## Material for this task:
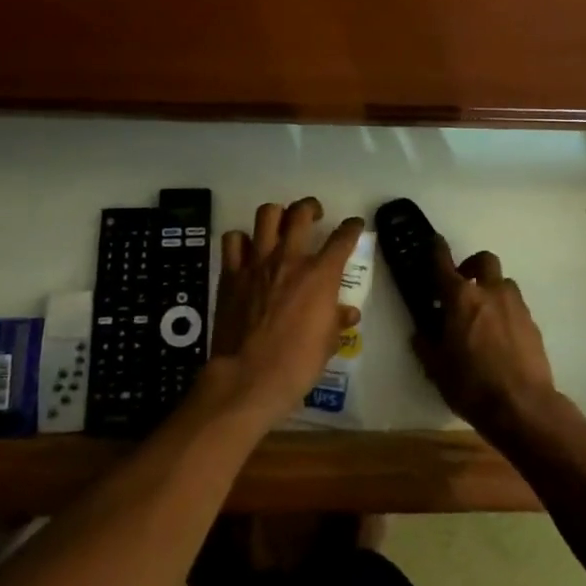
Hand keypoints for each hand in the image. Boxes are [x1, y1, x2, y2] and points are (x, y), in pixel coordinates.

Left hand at [198, 198, 363, 430]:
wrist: (249, 377)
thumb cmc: (297, 364)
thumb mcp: (327, 344)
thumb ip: (337, 321)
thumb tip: (348, 313)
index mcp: (320, 275)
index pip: (343, 238)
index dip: (352, 227)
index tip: (354, 225)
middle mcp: (290, 259)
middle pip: (301, 213)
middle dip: (311, 208)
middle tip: (314, 215)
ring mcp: (257, 263)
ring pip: (267, 215)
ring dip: (277, 214)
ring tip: (281, 223)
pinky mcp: (231, 273)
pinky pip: (234, 240)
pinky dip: (242, 239)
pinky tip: (247, 250)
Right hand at [412, 239, 557, 437]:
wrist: (523, 405)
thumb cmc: (471, 385)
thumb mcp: (436, 368)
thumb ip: (426, 344)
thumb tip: (422, 333)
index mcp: (460, 299)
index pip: (443, 263)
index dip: (437, 249)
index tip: (434, 242)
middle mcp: (490, 293)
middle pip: (484, 261)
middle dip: (472, 266)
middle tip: (462, 283)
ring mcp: (516, 306)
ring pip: (503, 283)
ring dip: (491, 289)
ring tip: (483, 314)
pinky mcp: (533, 323)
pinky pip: (516, 306)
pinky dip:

## Problem description:
Would you tally the lines above holding "ring" and reply with the total alone?

## Task result:
8